* **The problem**
Set down the whole listing that follows, precisely as written.

* **Extracted records**
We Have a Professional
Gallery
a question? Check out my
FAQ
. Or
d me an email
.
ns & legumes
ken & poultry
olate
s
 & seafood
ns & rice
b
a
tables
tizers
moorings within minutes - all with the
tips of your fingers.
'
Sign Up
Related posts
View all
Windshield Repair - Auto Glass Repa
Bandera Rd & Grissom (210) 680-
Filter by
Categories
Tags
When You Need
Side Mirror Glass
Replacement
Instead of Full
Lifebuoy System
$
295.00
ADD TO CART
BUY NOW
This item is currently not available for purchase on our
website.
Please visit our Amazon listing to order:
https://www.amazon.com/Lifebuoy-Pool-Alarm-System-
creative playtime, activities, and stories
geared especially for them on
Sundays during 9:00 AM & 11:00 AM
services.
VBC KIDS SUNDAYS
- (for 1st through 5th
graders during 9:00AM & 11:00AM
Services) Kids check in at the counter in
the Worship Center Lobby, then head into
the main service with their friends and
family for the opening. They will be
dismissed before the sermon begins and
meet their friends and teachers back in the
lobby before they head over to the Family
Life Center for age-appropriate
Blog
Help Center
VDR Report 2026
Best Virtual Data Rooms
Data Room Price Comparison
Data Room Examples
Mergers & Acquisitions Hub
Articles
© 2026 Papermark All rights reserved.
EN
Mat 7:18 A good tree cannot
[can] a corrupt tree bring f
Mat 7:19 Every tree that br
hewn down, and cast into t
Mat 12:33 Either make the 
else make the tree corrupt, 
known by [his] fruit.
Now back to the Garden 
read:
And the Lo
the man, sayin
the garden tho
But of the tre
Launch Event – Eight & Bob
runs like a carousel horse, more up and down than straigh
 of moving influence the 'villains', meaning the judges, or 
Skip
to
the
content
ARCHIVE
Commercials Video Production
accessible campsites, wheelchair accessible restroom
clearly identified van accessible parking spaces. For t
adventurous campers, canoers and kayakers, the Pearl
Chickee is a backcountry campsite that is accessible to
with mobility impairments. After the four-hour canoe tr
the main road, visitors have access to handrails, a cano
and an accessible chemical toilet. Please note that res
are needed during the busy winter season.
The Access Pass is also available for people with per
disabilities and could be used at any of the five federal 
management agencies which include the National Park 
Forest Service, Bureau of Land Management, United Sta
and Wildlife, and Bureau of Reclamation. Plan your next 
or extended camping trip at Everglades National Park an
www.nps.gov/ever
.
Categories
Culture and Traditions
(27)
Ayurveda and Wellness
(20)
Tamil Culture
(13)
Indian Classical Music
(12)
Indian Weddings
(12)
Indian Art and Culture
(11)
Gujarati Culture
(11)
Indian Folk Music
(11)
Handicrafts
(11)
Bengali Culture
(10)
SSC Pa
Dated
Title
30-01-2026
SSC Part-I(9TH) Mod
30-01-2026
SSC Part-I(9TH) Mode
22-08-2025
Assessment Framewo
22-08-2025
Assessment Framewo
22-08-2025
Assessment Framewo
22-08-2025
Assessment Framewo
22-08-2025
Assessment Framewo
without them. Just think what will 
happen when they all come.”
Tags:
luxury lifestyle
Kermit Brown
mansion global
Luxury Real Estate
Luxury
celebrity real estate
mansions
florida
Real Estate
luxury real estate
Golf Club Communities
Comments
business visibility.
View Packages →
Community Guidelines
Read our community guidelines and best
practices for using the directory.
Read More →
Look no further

* **Expected output**
We Have a Professional
Gallery
a question? Check out my
FAQ
. Or
d me an email
.
ns & legumes
ken & poultry
olate
s
 & seafood
ns & rice
b
a
tables
tizers
moorings within minutes - all with the
tips of your fingers.
'
Sign Up
Related posts
View all
Windshield Repair - Auto Glass Repa
Bandera Rd & Grissom (210) 680-
Filter by
Categories
Tags
When You Need
Side Mirror Glass
Replacement
Instead of Full
Lifebuoy System
$
295.00
ADD TO CART
BUY NOW
This item is currently not available for purchase on our
website.
Please visit our Amazon listing to order:
https://www.amazon.com/Lifebuoy-Pool-Alarm-System-
creative playtime, activities, and stories
geared especially for them on
Sundays during 9:00 AM & 11:00 AM
services.
VBC KIDS SUNDAYS
- (for 1st through 5th
graders during 9:00AM & 11:00AM
Services) Kids check in at the counter in
the Worship Center Lobby, then head into
the main service with their friends and
family for the opening. They will be
dismissed before the sermon begins and
meet their friends and teachers back in the
lobby before they head over to the Family
Life Center for age-appropriate
Blog
Help Center
VDR Report 2026
Best Virtual Data Rooms
Data Room Price Comparison
Data Room Examples
Mergers & Acquisitions Hub
Articles
© 2026 Papermark All rights reserved.
EN
Mat 7:18 A good tree cannot
[can] a corrupt tree bring f
Mat 7:19 Every tree that br
hewn down, and cast into t
Mat 12:33 Either make the 
else make the tree corrupt, 
known by [his] fruit.
Now back to the Garden 
read:
And the Lo
the man, sayin
the garden tho
But of the tre
Launch Event – Eight & Bob
runs like a carousel horse, more up and down than straigh
 of moving influence the 'villains', meaning the judges, or 
Skip
to
the
content
ARCHIVE
Commercials Video Production
accessible campsites, wheelchair accessible restroom
clearly identified van accessible parking spaces. For t
adventurous campers, canoers and kayakers, the Pearl
Chickee is a backcountry campsite that is accessible to
with mobility impairments. After the four-hour canoe tr
the main road, visitors have access to handrails, a cano
and an accessible chemical toilet. Please note that res
are needed during the busy winter season.
The Access Pass is also available for people with per
disabilities and could be used at any of the five federal 
management agencies which include the National Park 
Forest Service, Bureau of Land Management, United Sta
and Wildlife, and Bureau of Reclamation. Plan your next 
or extended camping trip at Everglades National Park an
www.nps.gov/ever
.
Categories
Culture and Traditions
(27)
Ayurveda and Wellness
(20)
Tamil Culture
(13)
Indian Classical Music
(12)
Indian Weddings
(12)
Indian Art and Culture
(11)
Gujarati Culture
(11)
Indian Folk Music
(11)
Handicrafts
(11)
Bengali Culture
(10)
SSC Pa
Dated
Title
30-01-2026
SSC Part-I(9TH) Mod
30-01-2026
SSC Part-I(9TH) Mode
22-08-2025
Assessment Framewo
22-08-2025
Assessment Framewo
22-08-2025
Assessment Framewo
22-08-2025
Assessment Framewo
22-08-2025
Assessment Framewo
without them. Just think what will 
happen when they all come.”
Tags:
luxury lifestyle
Kermit Brown
mansion global
Luxury Real Estate
Luxury
celebrity real estate
mansions
florida
Real Estate
luxury real estate
Golf Club Communities
Comments
business visibility.
View Packages →
Community Guidelines
Read our community guidelines and best
practices for using the directory.
Read More →
Look no further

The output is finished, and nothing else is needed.